Museum directors of ethnographic collections across Europe are under closer scrutiny after  Macron’s pledge. The Benin Dialogue Group has been meeting to find their own solutions. Institutions taking part include the British Museum in London, Berlin’s Humboldt Forum and the Netherlands museum of ethnography in Leiden.  

Nicholas Thomas, the director of Britain’s Museum of Archaeology and Anthropology and professor of art history at Cambridge University, is a member. He told artnet News that restitution should not be looked at as  “a retrospective fix” for colonial wrongs, but “a process that needs case-by-case consideration and development, based in sensitive assessment of public benefit locally, nationally and internationally, undertaken with due regard to the longer-term care, for future generations, of great works of art.”

Thomas added that Macron’s comments give positive encouragement and momentum to the work of European museum leaders and curators who have for some years sought to develop partnerships with communities and experts in the countries from which collections originated.

Meanwhile, the Victoria & Albert Museum (V&A) is collaborating with the Ethiopian embassy in London and an advisory group from the Ethiopian community in London on an exhibition, which is due to open on April 5, of Ethiopian treasure, including the gold crown, seized by a British military expedition in 1868 to punish the emperor of what was then Abyssinia. The V&A’s director Tristram Hunt has said that he has an “open mind” about long-term loans to Ethiopia, which has long asked for their return.  

Provenance Research or Procrastination?

In Germany, the country with the largest concentration of museums holding cultural treasures and human bones from Africa, 40 organizations representing the country’s African diaspora responded to Macron by signing an open letter to Angela Merkel urging her to follow the “historic initiative” of the French president. The German culture minister Monika Grütters has since admitted a degree of colonial amnesia on the part of the country and pledged government funding for such research.

Berlin’s Humboldt Forum, which possesses around 75,000 African objects, has recently stirred public outrage because it is receiving even more African artifacts—some 508 Benin artifacts in the city’s ethnographic collections. Bénédicte Savoy, the art historian on Macron’s repatriation team, resigned from her position on the advisory board of the Humboldt forum last year, citing the neglect of provenance research.

Hermann Parzinger, the president of the Prussian Cultural Heritage Foundation for the past ten years, and a co-founding director of the Humboldt Forum with former British Museum director Neil MacGregor told The Art Newspaper that it had started researching the histories of African artifacts in the collection. “If you are conducting provenance research, then you also have to expect that you will come across objects that came into the collection illegally,” Parzinger said, adding, “and you have to be willing to hand them back.”

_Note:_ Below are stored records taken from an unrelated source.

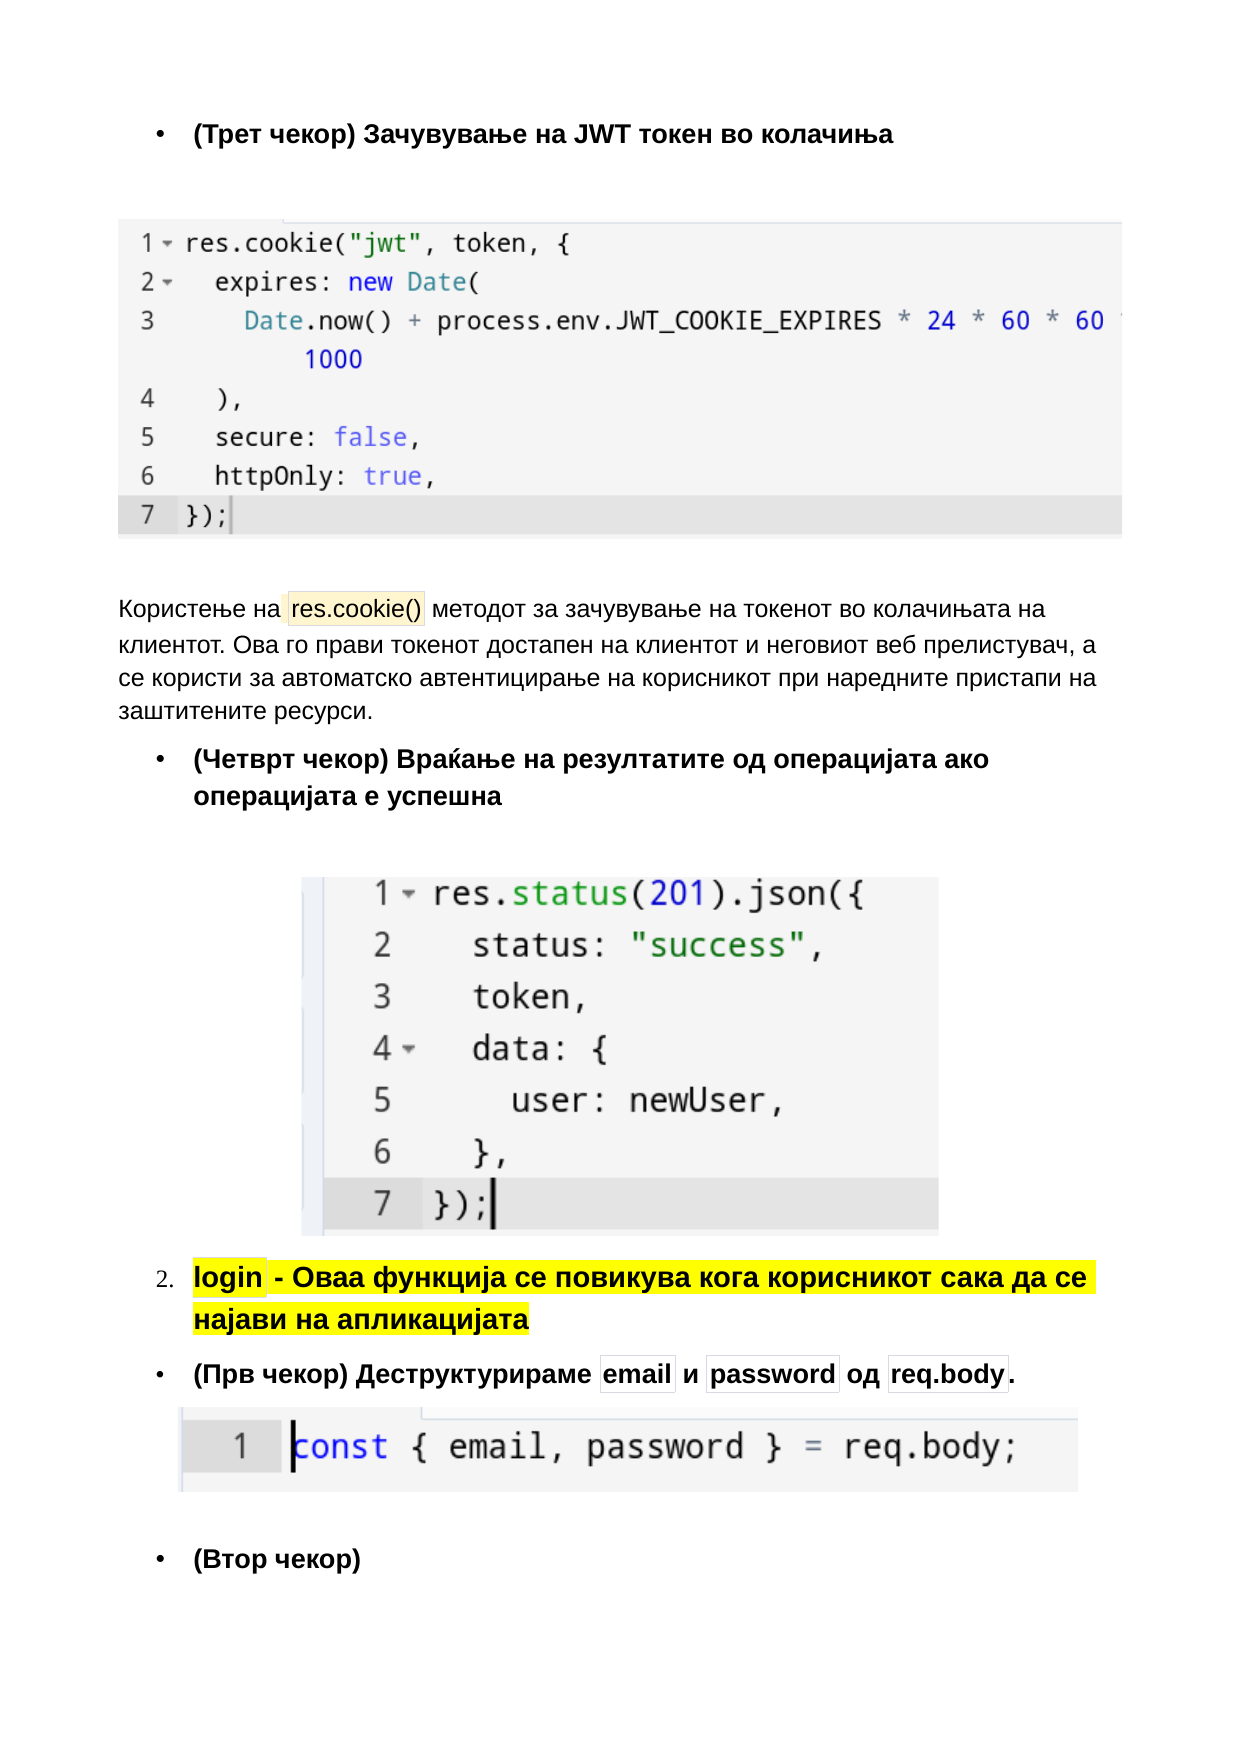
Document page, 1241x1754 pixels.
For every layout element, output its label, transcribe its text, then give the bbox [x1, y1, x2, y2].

list (Прв чекор) Деструктурираме email и password од req.body. [840, 1355, 888, 1392]
list (Прв чекор) Деструктурираме email и password од req.body. [601, 1356, 675, 1392]
list (Втор чекор) [156, 1543, 1122, 1574]
text Користење на res.cookie() методот за зачувување на токенот во колачињата на клиентот. Ова го прави токенот достапен на клиентот и неговиот веб прелистувач, а се користи за автоматско автентицирање на корисникот при наредните пристапи на заштитените ресурси. [118, 591, 1122, 725]
list (Прв чекор) Деструктурираме email и password од req.body. [156, 1355, 600, 1392]
list (Прв чекор) Деструктурираме email и password од req.body. [1009, 1355, 1122, 1392]
picture [118, 219, 1123, 539]
picture [177, 1407, 1078, 1492]
picture [301, 877, 939, 1236]
list (Прв чекор) Деструктурираме email и password од req.body. [707, 1356, 839, 1392]
list (Четврт чекор) Враќање на резултатите од операцијата ако операцијата е успешна [156, 743, 1122, 811]
list (Трет чекор) Зачувување на JWT токен во колачиња [156, 118, 1122, 149]
list (Прв чекор) Деструктурираме email и password од req.body. [889, 1356, 1008, 1392]
list login - Оваа функција се повикува кога корисникот сака да се најави на апликацијата [156, 1257, 1122, 1335]
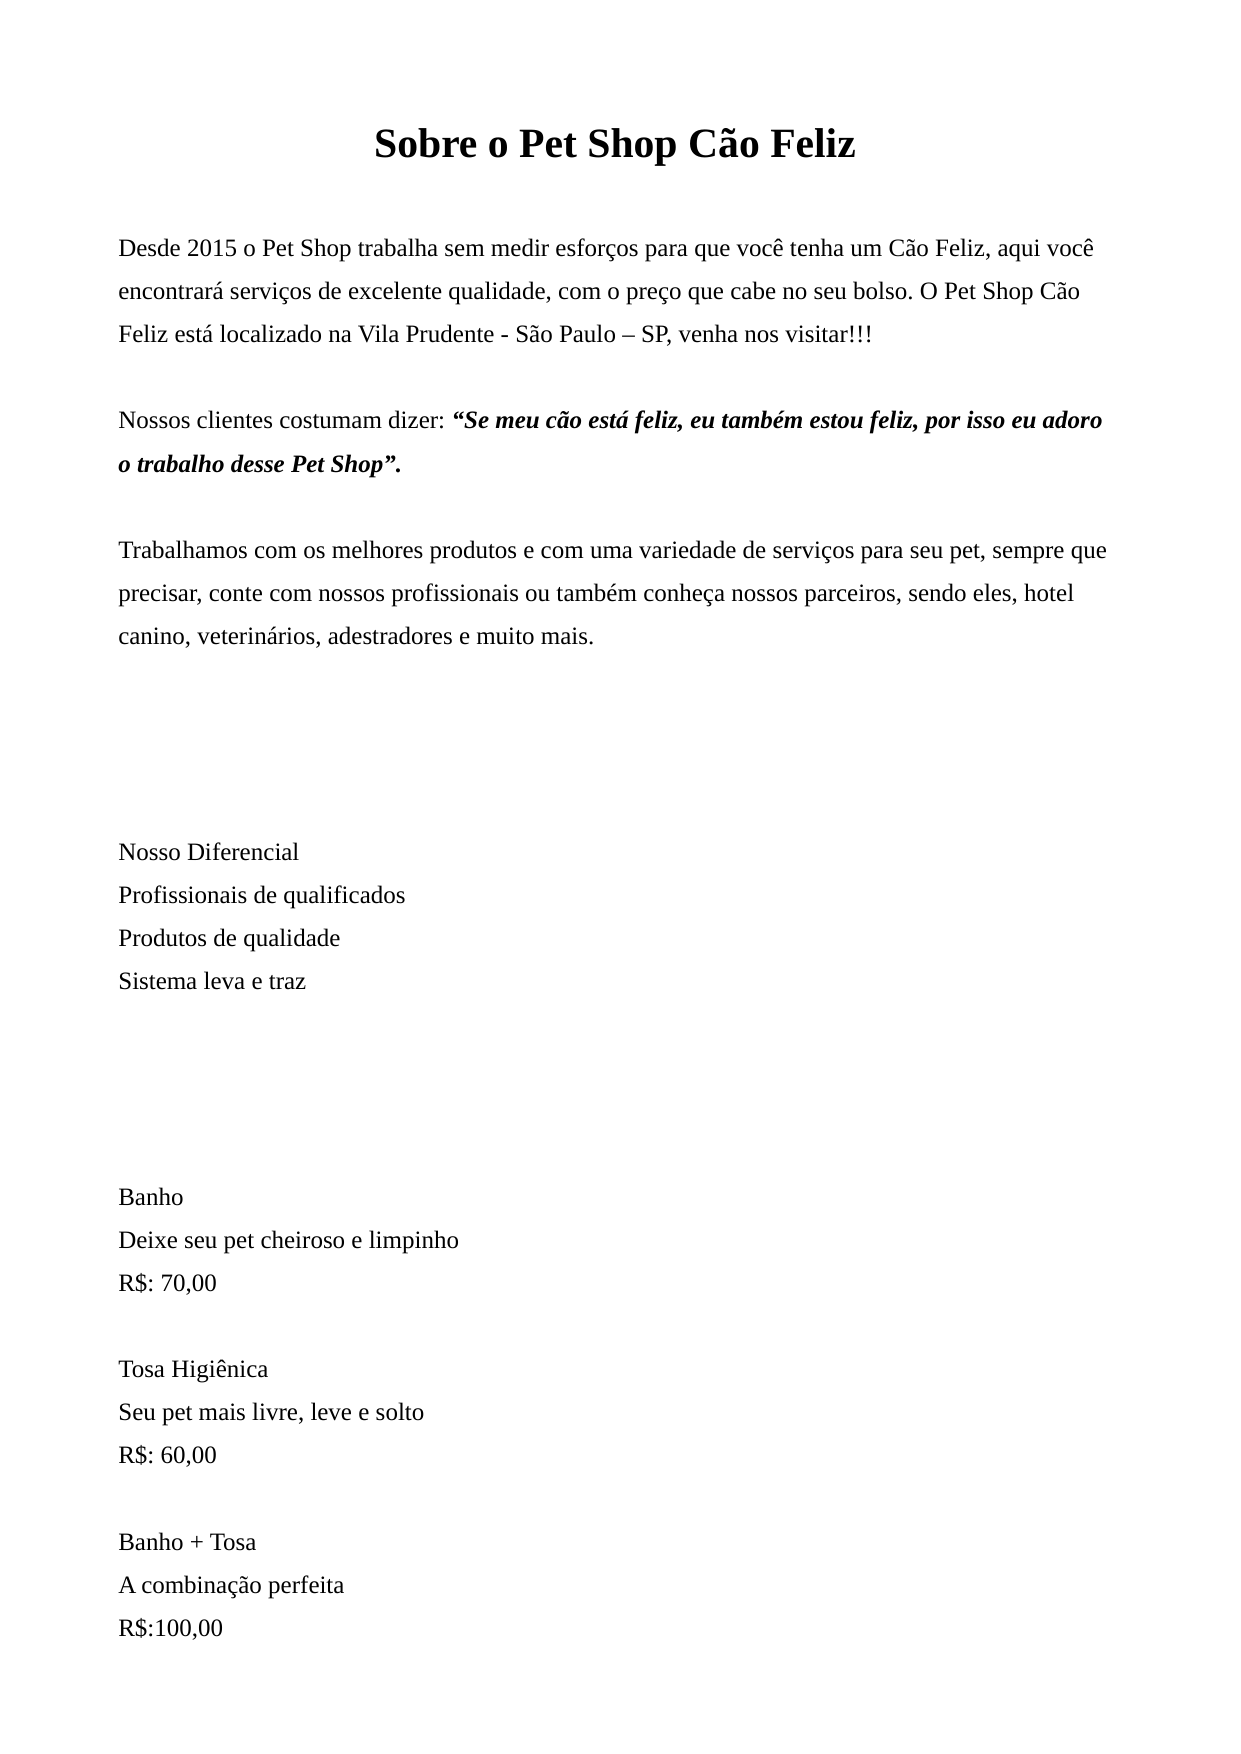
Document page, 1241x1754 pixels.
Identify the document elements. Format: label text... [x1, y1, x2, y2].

Although this has largely been received as a positive step in the right direction, a researcher at Berlin’s Center for Anthropological Research on Museums and Heritage, Margareta von Oswald, told artnet News that provenance research can be exploited to delay questions of repatriation and ownership. She pointed out that so far German museums are only discussing permanent loans, not repatriation. “I would argue that the control, symbolic and financial power that ownership implicates should be ultimately transferred,” she said, without disregarding the need for some objects to still be shown and researched in European museums as a reminder of “the (violent) histories of global entanglements that these collections materialize.”